Although the Constitution says the government cannot "establish" or promote religion, the framers did not intend for God to be stripped from public life, Scalia said Sunday at a religious ceremony.
He contended that the Constitution has been misinterpreted both by the Supreme Court and lower courts. As an example, he pointed to a federal appeals court ruling in California barring students from reciting the Pledge of Allegiance with the phrase "one nation under God."
That decision is on hold pending further consideration by the same court, but the Supreme Court could eventually be asked to review the case.
Scalia, the main speaker at an event for Religious Freedom Day, said past rulings by the Supreme Court gave the judges in the pledge case "some plausible support" to reach that conclusion.
However, he said, such decisions should be made legislatively, not by courts.
The rally-style event about 50 miles south of Washington drew a lone protester, who silently held a sign promoting the separation of church and state.
"The sign back here which says 'Get religion out of government' can be imposed on the whole country," Scalia said. "I have no problem with that philosophy being adopted democratically.

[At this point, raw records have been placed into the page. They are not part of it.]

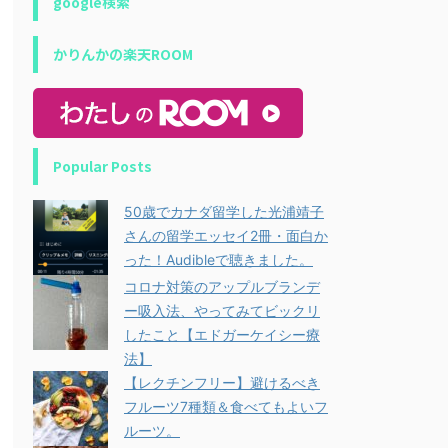
google検索
かりんかの楽天ROOM
Popular Posts
50歳でカナダ留学した光浦靖子
さんの留学エッセイ2冊・面白か
った！Audibleで聴きました。
コロナ対策のアップルブランデ
ー吸入法、やってみてビックリ
したこと【エドガーケイシー療
法】
【レクチンフリー】避けるべき
フルーツ7種類＆食べてもよいフ
ルーツ。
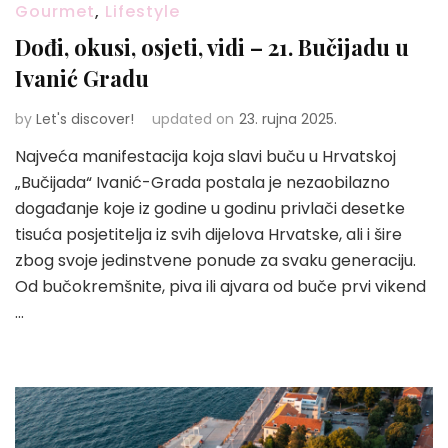
Gourmet
,
Lifestyle
Dođi, okusi, osjeti, vidi – 21. Bučijadu u
Ivanić Gradu
by
Let's discover!
updated on
23. rujna 2025.
Najveća manifestacija koja slavi buču u Hrvatskoj
„Bučijada“ Ivanić-Grada postala je nezaobilazno
događanje koje iz godine u godinu privlači desetke
tisuća posjetitelja iz svih dijelova Hrvatske, ali i šire
zbog svoje jedinstvene ponude za svaku generaciju.
Od bučokremšnite, piva ili ajvara od buče prvi vikend
…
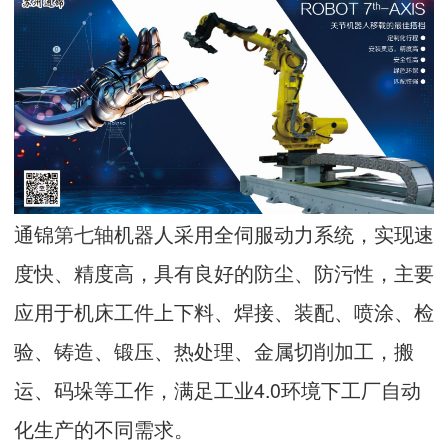
通锦
第七轴
机器人采用全伺服动力系统，实现速
度快、精度高，具有良好的防尘、防污性，主要
应用于机床工件上下料、焊接、装配、喷涂、检
验、铸造、锻压、热处理、金属切削加工，搬
运、码垛等工作，满足工业4.0环境下工厂自动
化生产的不同需求。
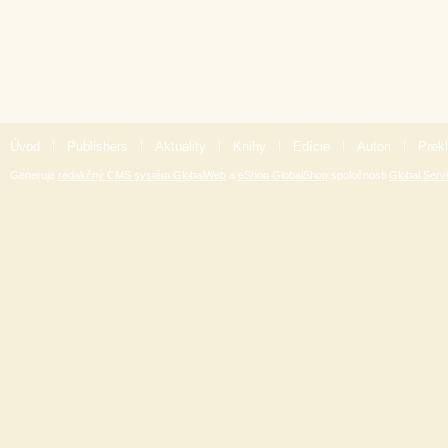
Úvod
|
Publishers
|
Aktuality
|
Knihy
|
Edície
|
Autori
|
Prekl
Generuje
redakčný CMS systém GlobalWeb
a
eShop GlobalShop
spoločnosti
Global Servi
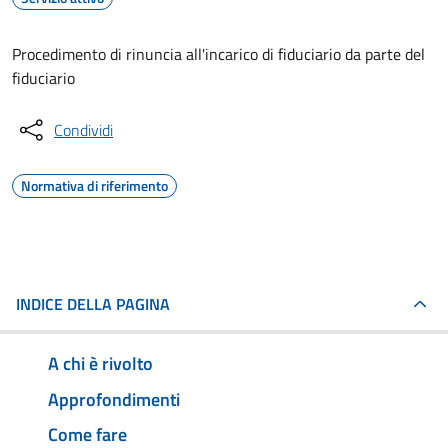
Procedimento di rinuncia all'incarico di fiduciario da parte del
fiduciario
Condividi
Normativa di riferimento
INDICE DELLA PAGINA
A chi è rivolto
Approfondimenti
Come fare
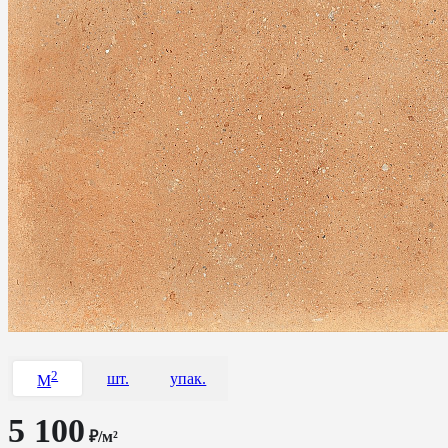
2
шт.
упак.
M
5 100
₽/м²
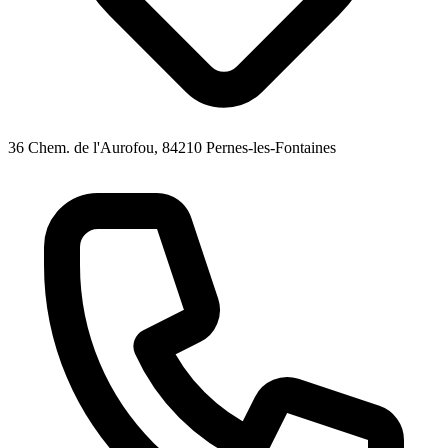
36 Chem. de l'Aurofou, 84210 Pernes-les-Fontaines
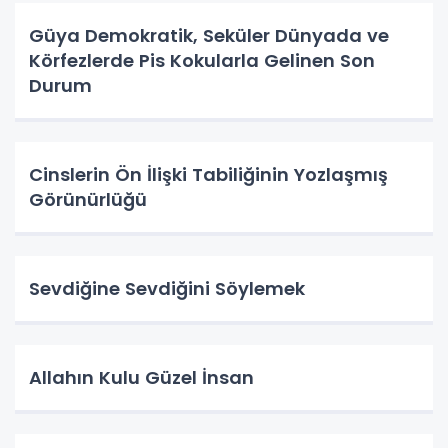
Güya Demokratik, Seküler Dünyada ve
Körfezlerde Pis Kokularla Gelinen Son
Durum
Cinslerin Ön İlişki Tabiliğinin Yozlaşmış
Görünürlüğü
Sevdiğine Sevdiğini Söylemek
Allahın Kulu Güzel İnsan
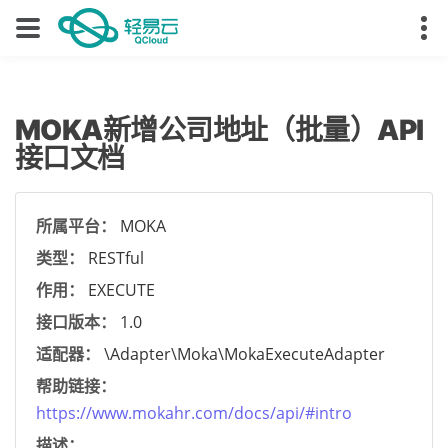
MOKA新增公司地址（批量）API
接口文档
所属平台：
MOKA
类型：
RESTful
作用：
EXECUTE
接口版本：
1.0
适配器：
\Adapter\Moka\MokaExecuteAdapter
帮助链接：
https://www.mokahr.com/docs/api/#intro
描述：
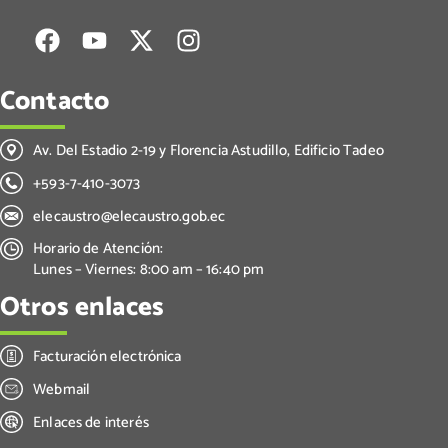
Contacto
Av. Del Estadio 2-19 y Florencia Astudillo, Edificio Tadeo
+593-7-410-3073
elecaustro@elecaustro.gob.ec
Horario de Atención:
Lunes – Viernes: 8:00 am – 16:40 pm
Otros enlaces
Facturación electrónica
Webmail
Enlaces de interés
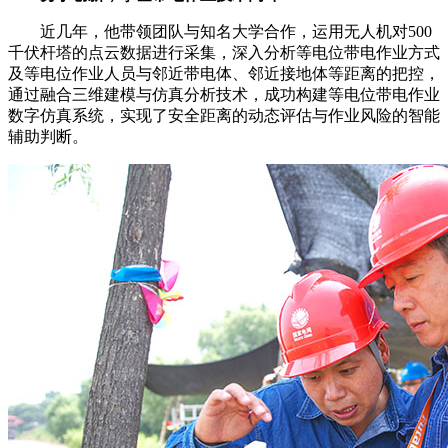
近几年，他带领团队与知名大学合作，运用无人机对500
千伏杆塔的点云数据进行采集，深入分析等电位带电作业方式
及等电位作业人员与邻近带电体、邻近接地体等距离的把控，
通过融合三维建模与仿真分析技术，成功构建等电位带电作业
数字仿真系统，实现了安全距离的动态评估与作业风险的智能
辅助判断。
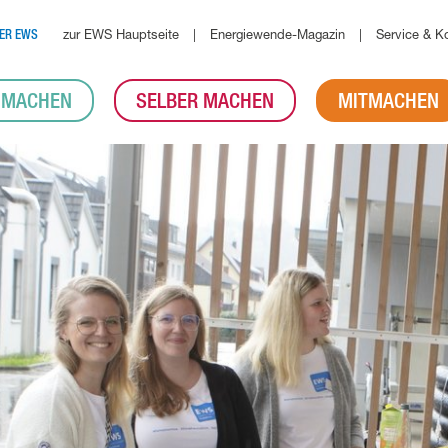
zur EWS Hauptseite
Energiewende-Magazin
Service & K
ER EWS
 MACHEN
SELBER MACHEN
MITMACHEN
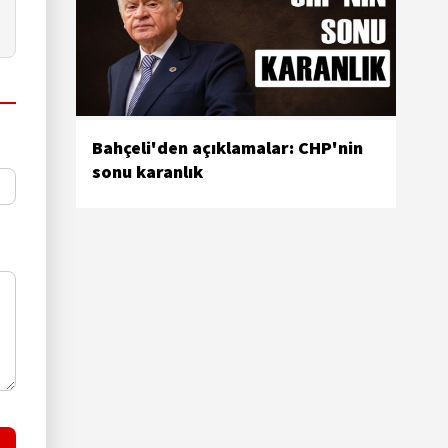
Bahçeli'den açıklamalar: CHP'nin
sonu karanlık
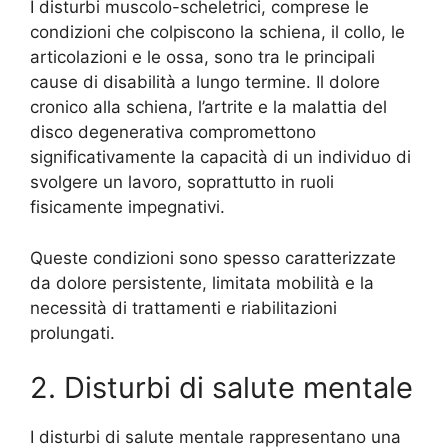
I disturbi muscolo-scheletrici, comprese le
condizioni che colpiscono la schiena, il collo, le
articolazioni e le ossa, sono tra le principali
cause di disabilità a lungo termine. Il dolore
cronico alla schiena, l’artrite e la malattia del
disco degenerativa compromettono
significativamente la capacità di un individuo di
svolgere un lavoro, soprattutto in ruoli
fisicamente impegnativi.
Queste condizioni sono spesso caratterizzate
da dolore persistente, limitata mobilità e la
necessità di trattamenti e riabilitazioni
prolungati.
2. Disturbi di salute mentale
I disturbi di salute mentale rappresentano una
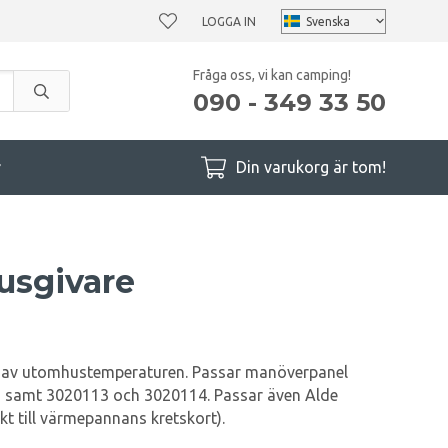
LOGGA IN
Fråga oss, vi kan camping!
090 - 349 33 50
r
Din varukorg är tom!
usgivare
 av utomhustemperaturen. Passar manöverpanel
 samt 3020113 och 3020114. Passar även Alde
t till värmepannans kretskort).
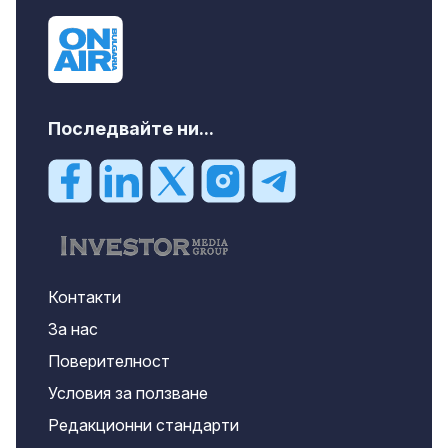
Последвайте ни...
Контакти
За нас
Поверителност
Условия за ползване
Редакционни стандарти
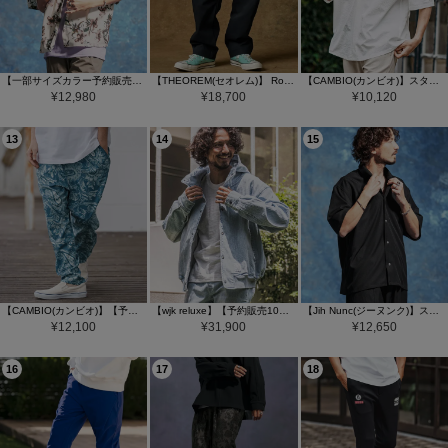
【一部サイズカラー予約販売9月上旬～中旬入荷】【Jih Nunc(ジーヌンク)】フラワー総柄プリントオーバーサイズシャツ(JIH-R1172)
【THEOREM(セオレム)】 Routine Hard Work Pants ワークパンツ(TRM24-P008S)
【CAMBIO(カンビオ)】スタンドスキッパープルオーバーシャツ
¥
12,980
¥
18,700
¥
10,120
13
14
15
【CAMBIO(カンビオ)】【予約販売サイズ・カラーにより納期異なる】Lightweight Fabric Classic Paisley Balloon Pants バルーンパンツ(CAM26SS-016)
【wjk reluxe】【予約販売10月下旬～11月上旬入荷】 Denim Hoodie デニムパーカー(WR26W-18)
【Jih Nunc(ジーヌンク)】ストレッチルーズシルエットハーフスリーブシャツ(JIH-R1176)
¥
12,100
¥
31,900
¥
12,650
16
17
18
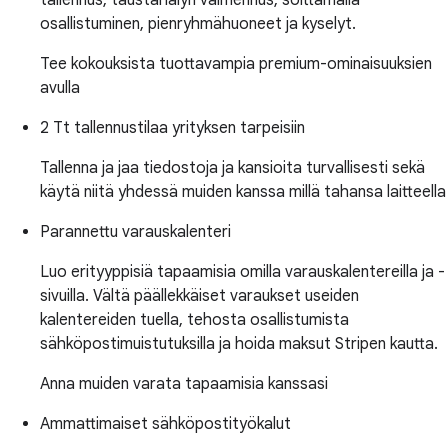
tallennus, taustahälyn vaimennus, soittamalla
osallistuminen, pienryhmähuoneet ja kyselyt.
Tee kokouksista tuottavampia premium-ominaisuuksien
avulla
2 Tt tallennustilaa yrityksen tarpeisiin
Tallenna ja jaa tiedostoja ja kansioita turvallisesti sekä
käytä niitä yhdessä muiden kanssa millä tahansa laitteella
Parannettu varauskalenteri
Luo erityyppisiä tapaamisia omilla varauskalentereilla ja -
sivuilla. Vältä päällekkäiset varaukset useiden
kalentereiden tuella, tehosta osallistumista
sähköpostimuistutuksilla ja hoida maksut Stripen kautta.
Anna muiden varata tapaamisia kanssasi
Ammattimaiset sähköpostityökalut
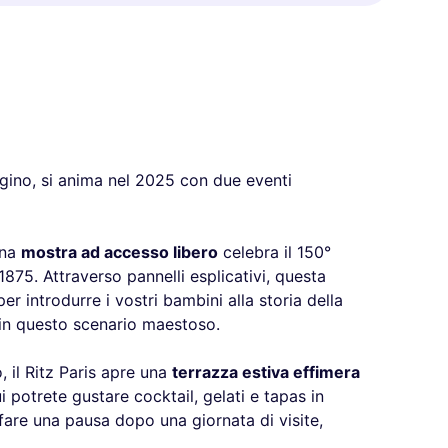
gino, si anima nel 2025 con due eventi
una
mostra ad accesso libero
celebra il 150°
 1875. Attraverso pannelli esplicativi, questa
r introdurre i vostri bambini alla storia della
in questo scenario maestoso.
, il Ritz Paris apre una
terrazza estiva effimera
Qui potrete gustare cocktail, gelati e tapas in
 fare una pausa dopo una giornata di visite,
.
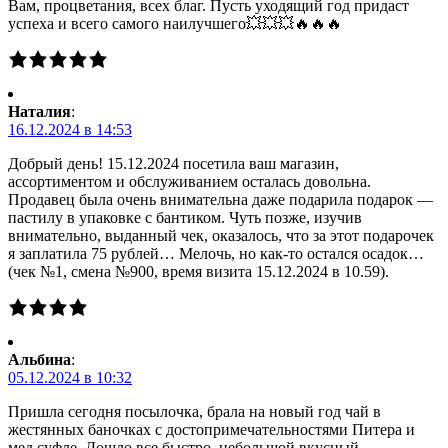
Вам, процветания, всех благ. Пусть уходящий год придаст
успеха и всего самого наилучшего💥💥💥🔥🔥🔥
Наталия
:
16.12.2024 в 14:53
Добрый день! 15.12.2024 посетила ваш магазин,
ассортиментом и обслуживанием осталась довольна.
Продавец была очень внимательна даже подарила подарок —
пастилу в упаковке с бантиком. Чуть позже, изучив
внимательно, выданный чек, оказалось, что за этот подарочек
я заплатила 75 рублей… Мелочь, но как-то остался осадок…
(чек №1, смена №900, время визита 15.12.2024 в 10.59).
Альбина
:
05.12.2024 в 10:32
Пришла сегодня посылочка, брала на новый год чай в
жестянных баночках с достопримечательностями Питера и
мед суфле. Дошло все быстро, небольшой вкусный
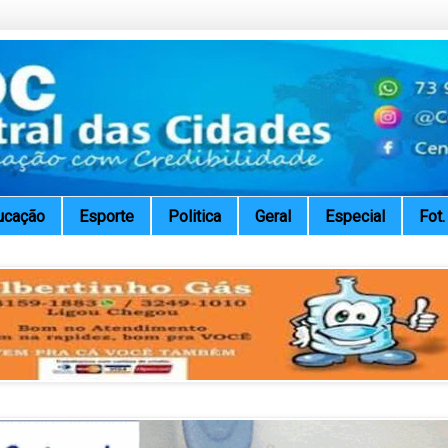
ucação
Esporte
Politica
Geral
Especial
Fot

If the gentleman holding the sign would persuade all of you of that, then we could eliminate 'under God' from the Pledge of Allegiance. That could be democratically done."
The crowd repeatedly cheered Scalia, whose son Paul, one of nine children, is a priest at a nearby Roman Catholic church.
Several hundred people joined the justice in singing "God Bless America" after a brief parade through downtown sponsored by the Knights of Columbus.
"He's the voice of reason on the Supreme Court," said Jim McFall, a retired FBI agent who organized the parade. "His remarks were right on the money. The pendulum has swung too far and people have said 'enough is enough.' We'll see it swing back."
Scalia used the event to reiterate criticisms that the Constitution is being liberally interpreted.
"It is a Constitution that morphs while you look at it like Plasticman," he said.